* _EXERCISE_: Without the images, reproduce each line of the material exactly.
== == ==
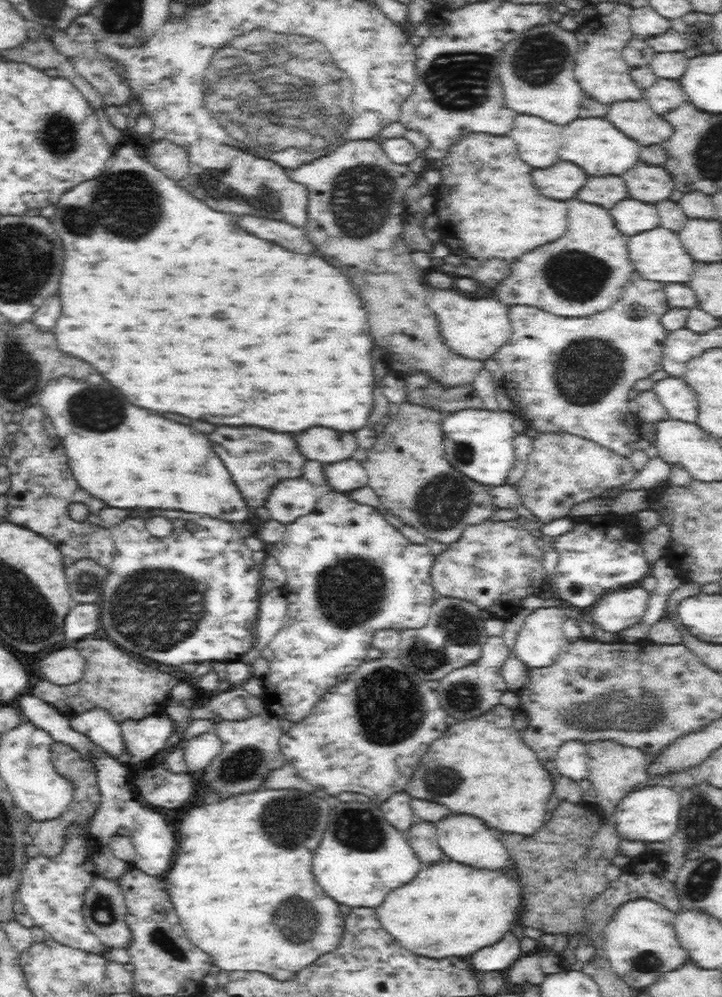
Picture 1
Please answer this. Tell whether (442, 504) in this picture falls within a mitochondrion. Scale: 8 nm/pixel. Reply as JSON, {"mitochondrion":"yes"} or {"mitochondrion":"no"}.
{"mitochondrion":"yes"}

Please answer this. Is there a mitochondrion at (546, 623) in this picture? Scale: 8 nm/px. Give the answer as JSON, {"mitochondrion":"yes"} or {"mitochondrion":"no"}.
{"mitochondrion":"no"}

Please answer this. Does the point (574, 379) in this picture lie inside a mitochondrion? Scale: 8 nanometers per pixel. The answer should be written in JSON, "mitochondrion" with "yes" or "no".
{"mitochondrion":"yes"}

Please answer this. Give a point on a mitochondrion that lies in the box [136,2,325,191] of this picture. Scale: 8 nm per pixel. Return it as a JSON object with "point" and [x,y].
{"point":[280,156]}

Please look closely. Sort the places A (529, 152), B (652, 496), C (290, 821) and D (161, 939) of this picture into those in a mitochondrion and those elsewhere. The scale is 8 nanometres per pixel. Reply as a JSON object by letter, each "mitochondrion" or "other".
{"A":"other","B":"other","C":"mitochondrion","D":"mitochondrion"}

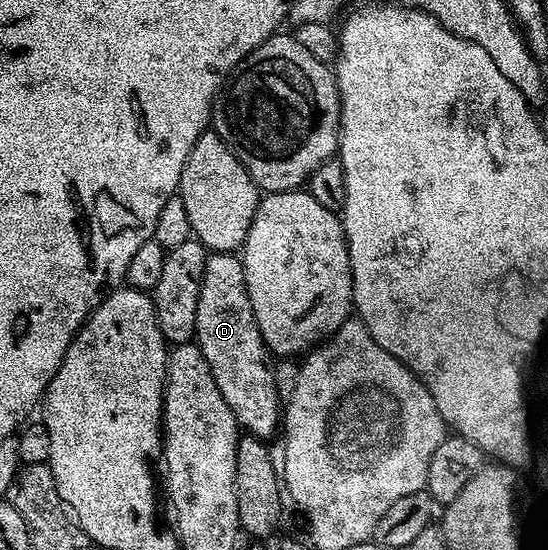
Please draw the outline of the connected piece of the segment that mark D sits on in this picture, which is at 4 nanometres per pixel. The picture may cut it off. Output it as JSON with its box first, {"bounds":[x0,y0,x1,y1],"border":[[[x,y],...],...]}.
== == ==
* _RESULT FOR THIS TASK_:
Picture 1
Please answer this. Tell whether (442, 504) in this picture falls within a mitochondrion. Scale: 8 nm/pixel. Reply as JSON, {"mitochondrion":"yes"} or {"mitochondrion":"no"}.
{"mitochondrion":"yes"}

Please answer this. Is there a mitochondrion at (546, 623) in this picture? Scale: 8 nm/px. Give the answer as JSON, {"mitochondrion":"yes"} or {"mitochondrion":"no"}.
{"mitochondrion":"no"}

Please answer this. Does the point (574, 379) in this picture lie inside a mitochondrion? Scale: 8 nanometers per pixel. The answer should be written in JSON, "mitochondrion" with "yes" or "no".
{"mitochondrion":"yes"}

Please answer this. Give a point on a mitochondrion that lies in the box [136,2,325,191] of this picture. Scale: 8 nm per pixel. Return it as a JSON object with "point" and [x,y].
{"point":[280,156]}

Please look closely. Sort the places A (529, 152), B (652, 496), C (290, 821) and D (161, 939) of this picture into those in a mitochondrion and those elsewhere. The scale is 8 nanometres per pixel. Reply as a JSON object by letter, each "mitochondrion" or "other".
{"A":"other","B":"other","C":"mitochondrion","D":"mitochondrion"}

Please draw the outline of the connected piece of the segment that mark D sits on in this picture, which is at 4 nanometres per pixel. The picture may cut it off. Output it as JSON with its box first, {"bounds":[x0,y0,x1,y1],"border":[[[x,y],...],...]}.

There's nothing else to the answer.